Negué con la cabeza.

– Trabajo en otro asunto, pero he oído hablar del incendio. ¿Era tu tía la mujer que mataron?

La sonrisa titubeó.

– Pues sí. Y no me gustó nada, hostia. La verdad es que mi tía y yo nunca nos tratamos mucho, pero mi tío se quedó frito. Más blando que un puchero de mierda. Bueno, perdona la expresión -dijo con docilidad-. Ahora vive con otra tía mía y está como si le hubieran desconectado todos los cables.

– ¿Sabes cómo se le puede localizar?

– Bueno, mi tía se llama Lily Howe. El teléfono no me lo sé de memoria, si no, te lo diría.

Comenzaba a ruborizarse y causaba un efecto extraño. Pelo rosa, ojos verdes, mejillas sonrosadas, uniforme militar verde. Parecía un pastel de cumpleaños, inocente y en cierto modo alegre. Se pasó la mano por el pelo, que en lo alto de la cabeza lo tenía tan tieso como las cerdas de un cepillo. Pero ¿por qué estaría tan nervioso?

– ¿Y qué estabas haciendo allí?

Se volvió para mirar el cobertizo con un turbado encogimiento de hombros.

– Comprobar el candado. Es que me pongo un poco paranoico, porque, bueno, él me da diez dólares al mes y a mí me gusta cumplir. ¿Alguna otra cosa? Es que quisiera comer un poco antes de volver a clase.

– Desde luego. Puede que nos veamos más adelante.

– Bueno. Sería estupendo. Cuando quieras.

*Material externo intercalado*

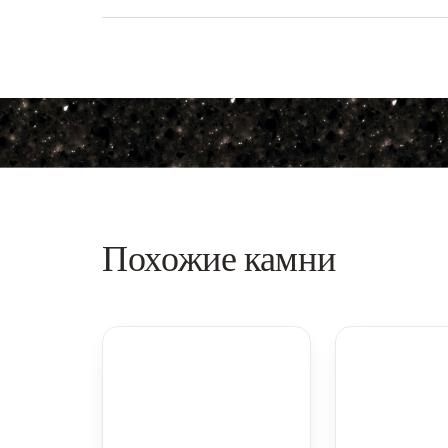
Похожие камни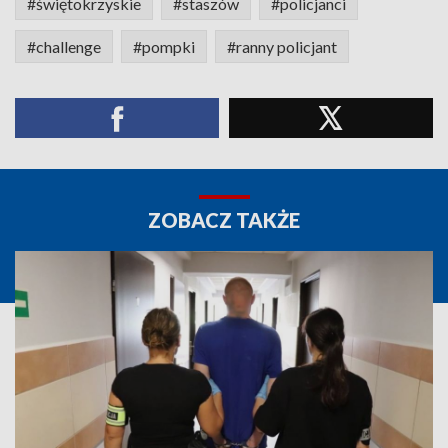
#świętokrzyskie
#staszów
#policjanci
#challenge
#pompki
#ranny policjant
ZOBACZ TAKŻE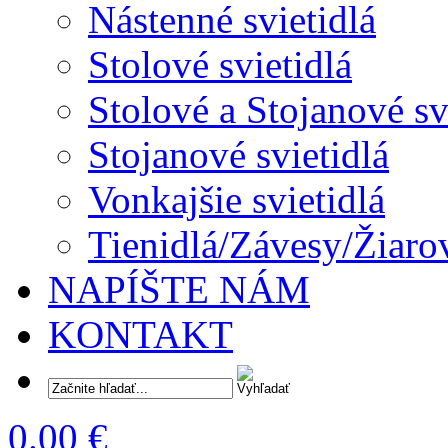
Nástenné svietidlá
Stolové svietidlá
Stolové a Stojanové sv
Stojanové svietidlá
Vonkajšie svietidlá
Tienidlá/Závesy/Žiaro
NAPÍŠTE NÁM
KONTAKT
0.00 €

Volvió a sonreírme y se alejó, de espaldas al principio, con los ojos clavados en los míos, aunque al final se giró y me quedé contemplando sus hombros estrechos y sus caderas lisas. Había algo inquietante en aquel joven, pero no sabía qué. Algo que no encajaba. Su servilismo mansurrón, la expresión de sus ojos… Un chico ingenuo y a la vez astuto, un chico con la conciencia tranquila porque no tiene conciencia. Puede que comprobara también sus antecedentes; mientras siguiese con el caso. Entré en el jardín de la comunidad de propietarios.